Assigned task A:
Please quote the entries starting at the beginning of the entries and ending at the line that contains "dist [-0.005596, -0.000535]", including both ends, and leave the pictures out of your answer.

4.2. Short-Term Responses and Lag Effects

The cross-correlation heatmaps (Figure 11a–u) presented detailed insights into the temporal dynamics between hydrometeorological drivers and water quality responses. Most parameters, including water temperature and dissolved oxygen, responded almost instantaneously to air temperature changes, reflecting rapid heat exchange and immediate oxygen solubility adjustments. Electrical conductivity and organic pollution similarly exhibited near-zero lag responses to meteorological drivers, confirming their short-term sensitivity to flow and atmospheric fluctuations.

Figure 11. (a) Cross-Correlation Heatmap: Rainfall_Avg vs. Turbidity. (b) Cross-Correlation Heatmap: Rainfall_Avg vs. pH. (c) Cross-Correlation Heatmap: Rainfall_Avg vs. Electrical Conductivity. (d) Cross-Correlation Heatmap: Rainfall_Avg vs. Dissolved Oxygen. (e) Cross-Correlation Heatmap: Rainfall_Avg vs. Water Temperature. (f) Cross-Correlation Heatmap: Rainfall_Avg vs. Ammonia. (g) Cross-Correlation Heatmap: Rainfall_Avg vs. Organic Pollution. (h) Cross-Correlation Heatmap: Riverflow_Avg vs. Turbidity. (i) Cross-Correlation Heatmap: Riverflow_Avg vs. Electrical Conductivity. (j) Cross-Correlation Heatmap: Riverflow_Avg vs. pH. (k) Cross-Correlation Heatmap: Riverflow_Avg vs. Dissolved Oxygen. (l) Cross-Correlation Heatmap: Riverflow_Avg vs. Water Temperature. (m) Cross-Correlation Heatmap: Riverflow_Avg vs. Ammonia. (n) Cross-Correlation Heatmap: Riverflow_Avg vs. Organic Pollution. (o) Cross-Correlation Heatmap: AirTemp_Avg vs. Turbidity. (p) Cross-Correlation Heatmap: AirTemp_Avg vs. Electrical Conductivity. (q) Cross-Correlation Heatmap: AirTemp_Avg vs. pH. (r) Cross-Correlation Heatmap: AirTemp_Avg vs. Dissolved Oxygen. (t) Cross-Correlation Heatmap: AirTemp_Avg vs. Ammonia. (s) Cross-Correlation Heatmap: AirTemp_Avg vs. Water Temperature. (u) Cross-Correlation Heatmap: AirTemp_Avg vs. Organic Pollution. Blue markers represent the cross-correlation coefficient at each time lag, and the red horizontal line indicates zero correlation as a reference baseline.

Assigned task B:
Summarize the section on short-term responses and lag effects in two sentences.

Information shown:

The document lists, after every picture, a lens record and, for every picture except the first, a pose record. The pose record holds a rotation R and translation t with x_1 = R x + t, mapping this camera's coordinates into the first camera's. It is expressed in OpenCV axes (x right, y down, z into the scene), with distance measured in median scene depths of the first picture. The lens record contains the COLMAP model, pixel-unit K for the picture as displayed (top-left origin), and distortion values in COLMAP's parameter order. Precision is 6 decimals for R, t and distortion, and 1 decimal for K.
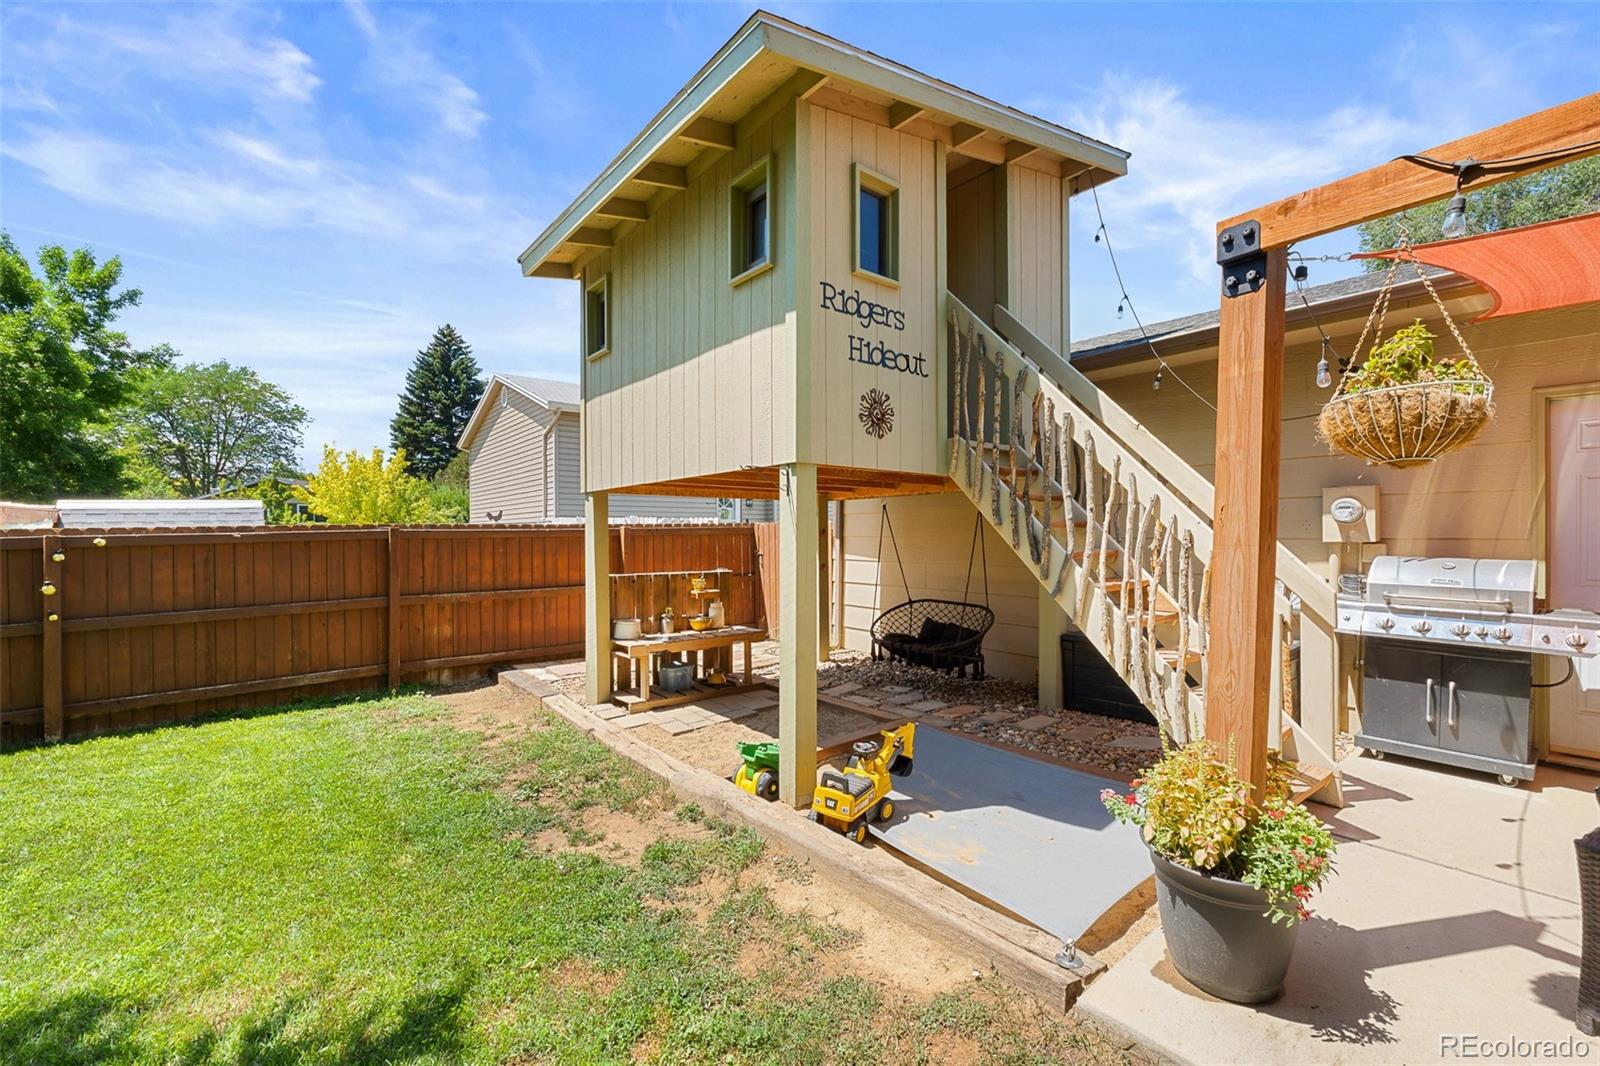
lens RADIAL K [[682.6, 0, 813.3], [0, 682.6, 543.3], [0, 0, 1]] dist [-0.009655, -0.000006]
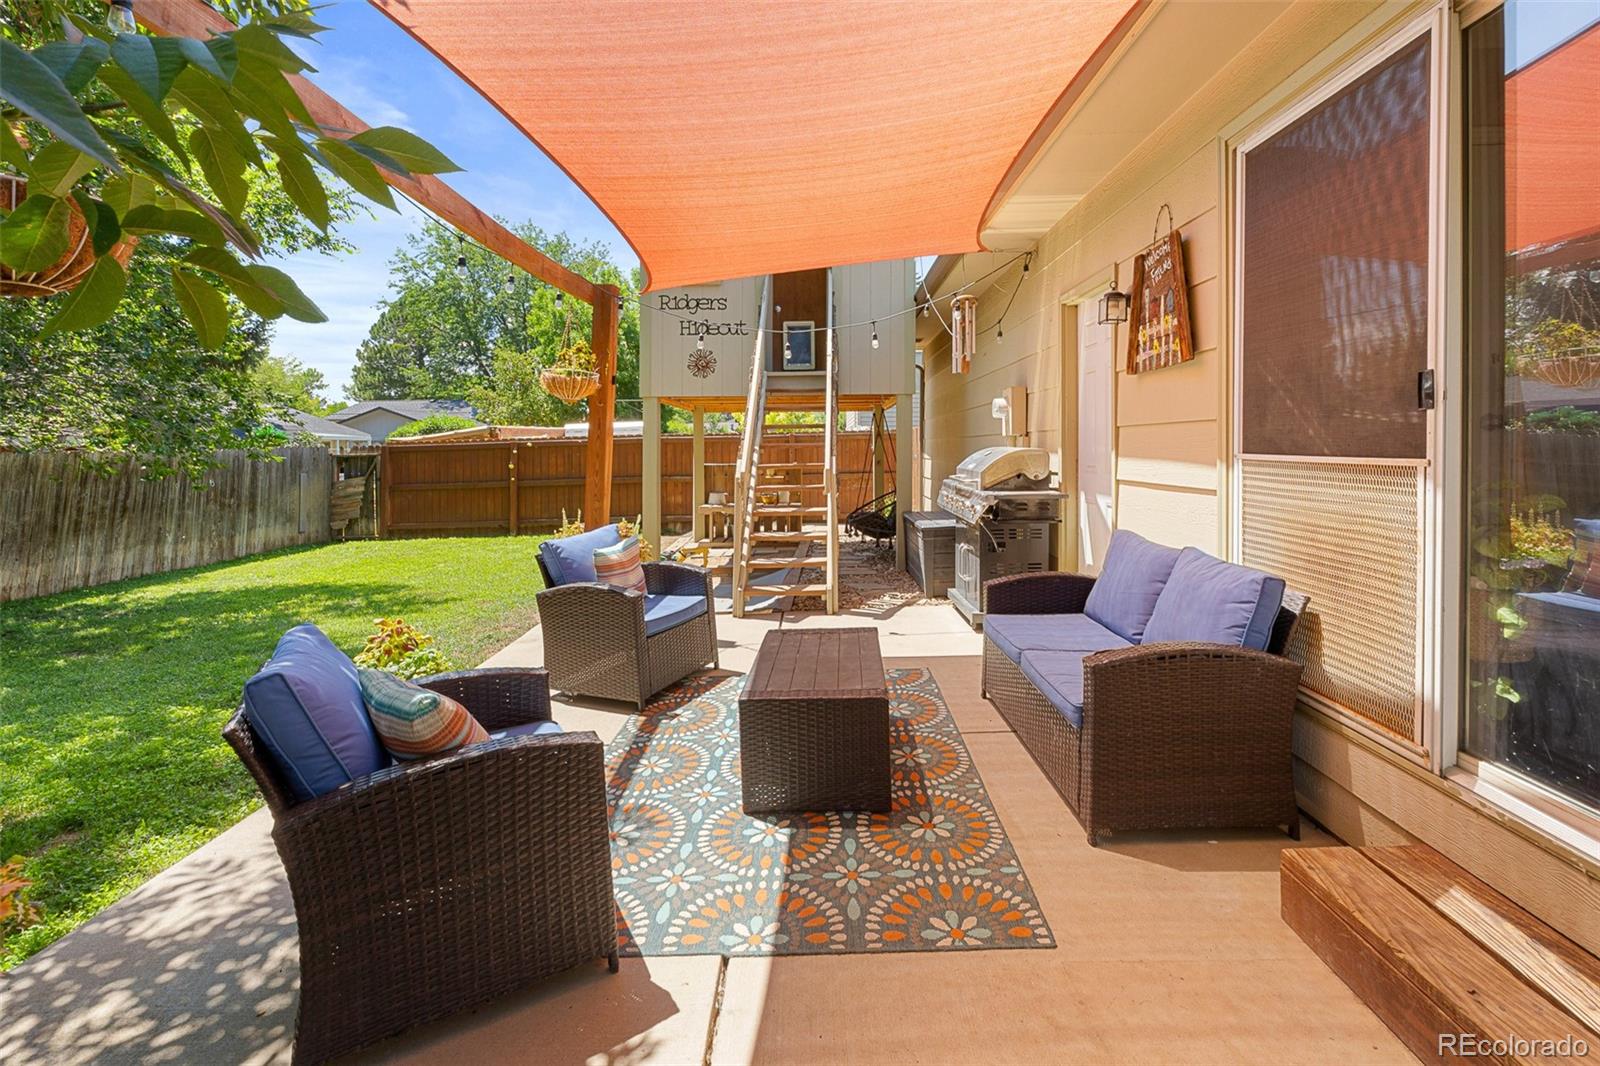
lens RADIAL K [[697.9, 0, 802.4], [0, 697.9, 471.4], [0, 0, 1]] dist [-0.005596, -0.000535]
pose [[0.763704, 0.018736, -0.645295, 1.527812], [-0.002848, 0.999667, 0.025655, 0.035151], [0.645561, -0.017755, 0.763502, -0.178926]]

Problem solution A:
The document lists, after every picture, a lens record and, for every picture except the first, a pose record. The pose record holds a rotation R and translation t with x_1 = R x + t, mapping this camera's coordinates into the first camera's. It is expressed in OpenCV axes (x right, y down, z into the scene), with distance measured in median scene depths of the first picture. The lens record contains the COLMAP model, pixel-unit K for the picture as displayed (top-left origin), and distortion values in COLMAP's parameter order. Precision is 6 decimals for R, t and distortion, and 1 decimal for K.
lens RADIAL K [[682.6, 0, 813.3], [0, 682.6, 543.3], [0, 0, 1]] dist [-0.009655, -0.000006]
lens RADIAL K [[697.9, 0, 802.4], [0, 697.9, 471.4], [0, 0, 1]] dist [-0.005596, -0.000535]

Problem solution B:
Cross-correlation heatmaps showed that most water quality parameters, including water temperature and dissolved oxygen, responded almost instantaneously to changes in air temperature. Electrical conductivity and organic pollution likewise showed near-zero lag responses to meteorological drivers, confirming their short-term sensitivity to flow and atmospheric fluctuations.